A leading Canadian expert in bariatric surgery pleaded no contest yesterday to accusations that he sexually abused female patients over nearly a decade, leading a disciplinary committee of the College of Physicians and Surgeons to revoke his medical licence effective immediately.
Jacobo Joffe, a Toronto surgeon who provided weight-loss operations to obese patients, engaged in concurrent and continuing sexual relationships with four patients, including a pair of twin sisters, taking "advantage of the patients' vulnerable position," according to Carolyn Silver, a lawyer representing the CPSO.
"I went to him to help me make my life better, to help me transform, and he destroyed my trust," said one of the patients, who attended the proceedings and can be identified only as Patient D.
In a personal-impact statement read to the hearing by Ms. Silver, Patient D wrote that she went to Dr. Joffe at a time of "personal desperation" and "when my life began to get better he took advantage of my feelings of thankfulness toward him."
Dr. Joffe performed gastroplasty on Patient D in 1999, the hearing was told, and during follow-up visits engaged her in sexual intercourse and oral sex, sometimes at Scarborough Hospital, where Dr. Joffe had hospital privileges.
During a hearing recess, tears pooling along her dark lashes, Patient D said, "I thought I was the only one." Both she and Dr. Joffe were married when the abuse began, she said, and by the time it ended in 2006, so had her marriage.
The committee also heard that Dr. Joffe, 59, engaged the twin sisters, identified as Patients A and B, by complimenting them and telling them it was every man's dream to have sex with twins. Ms.
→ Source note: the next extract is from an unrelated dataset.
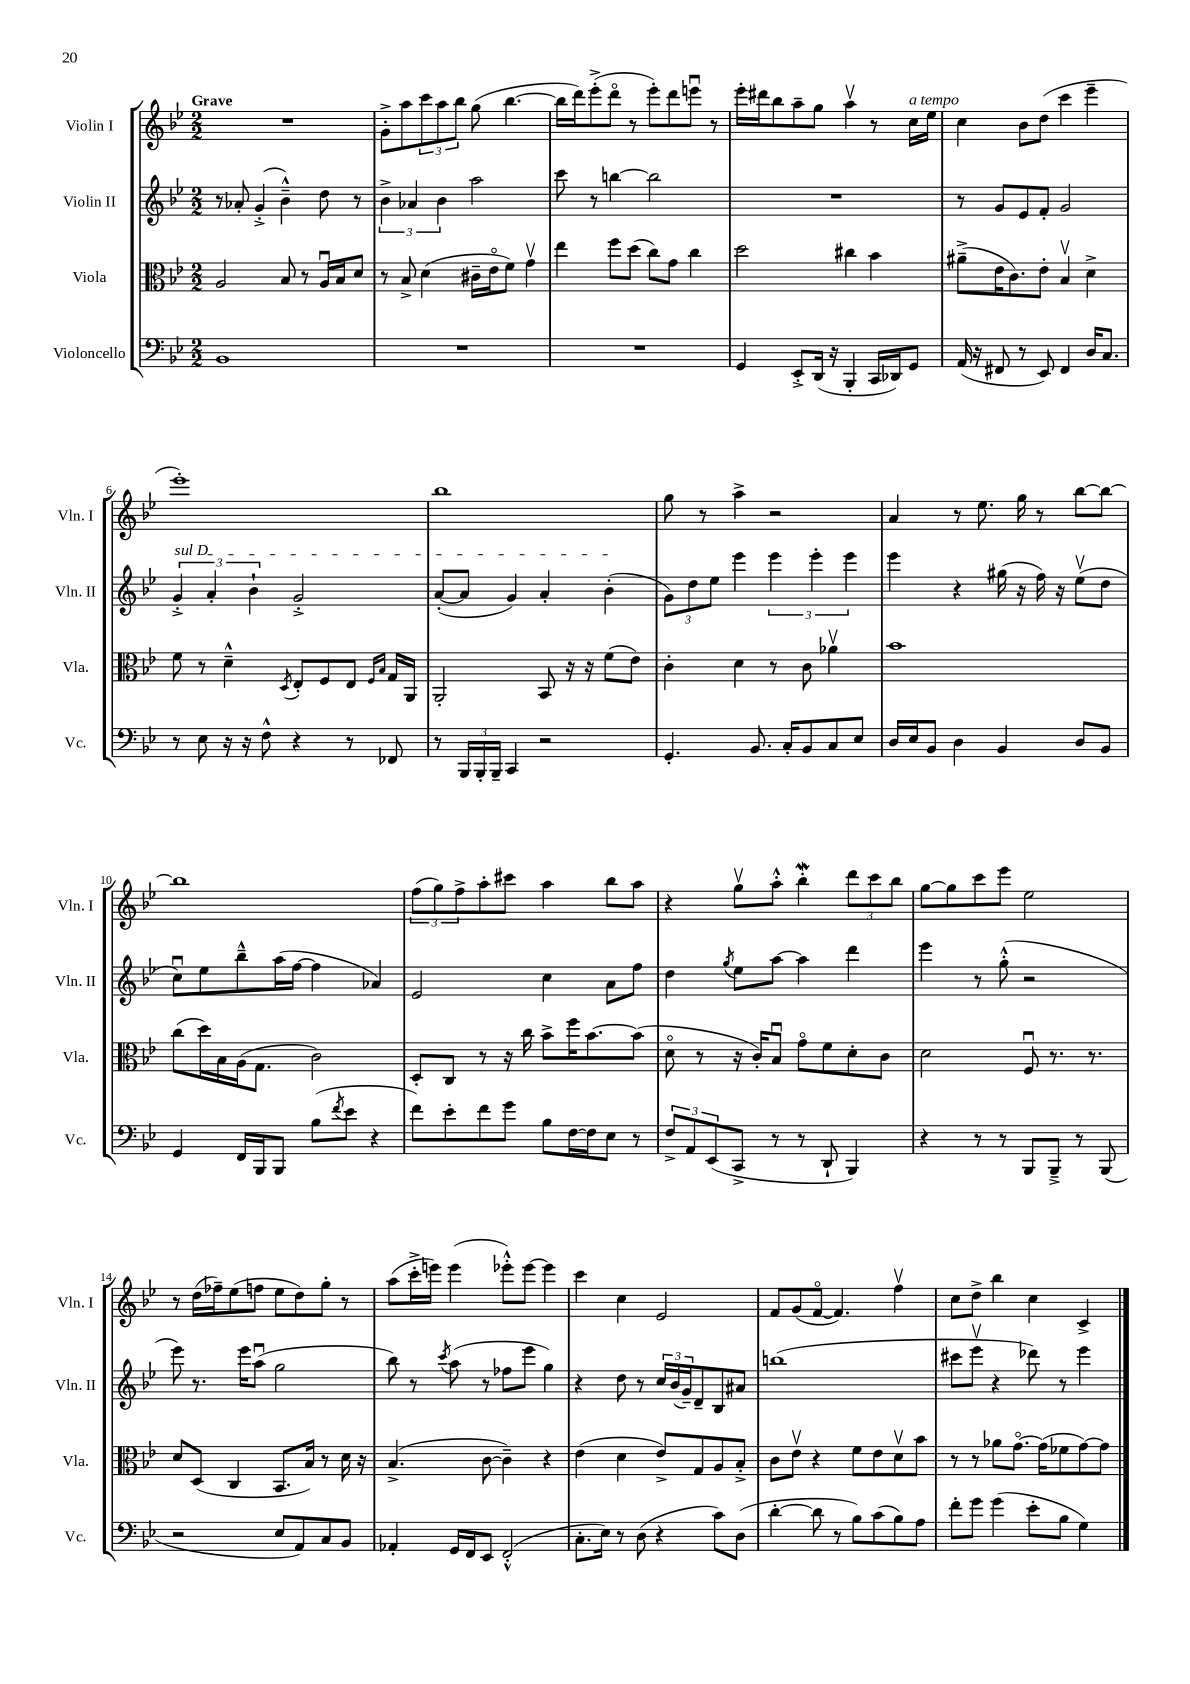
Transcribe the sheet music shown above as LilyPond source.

Silver read uncontested allegations that he used illicit drugs with both patients and "engaged in various sexual acts with them, both separately and together," sometimes at his office.
Candidates for bariatric surgery, who generally have a body mass index over 40, are especially vulnerable to compliments from an authority figure such as a doctor, said David Macklin, director of Weightcare weight management clinics.
Obese patients often struggle with "false and negative thoughts," and a physician's role is to provide an antidote to those thoughts, he said. "Someone who is a trusted individual by the nature of their profession that would cross the line into such an activity is nothing less than a trauma."
In their impact statements, all of the patients wrote that they were seeking counselling to help cope with anxiety and depression resulting from their abuse.
Dr. Joffe, despite arguments from his lawyer, David Porter, was ordered by the committee to pay $10,000 to each of the four victims toward their therapy and counselling.
Dr. Joffe did not attend his disciplinary hearing and Mr. Porter declined comment.
A woman who answered the phone at his North York home asked for privacy.
"It's a difficult situation," she said.
On a forum called obesityhelp.com, patients of Dr. Joffe posted reviews that were generally positive about his professionalism. They indicated that he was still performing surgery in recent months.
The CPSO placed a restriction on his licence in May of last year prohibiting him from engaging in professional encounters with females without the presence of a monitor.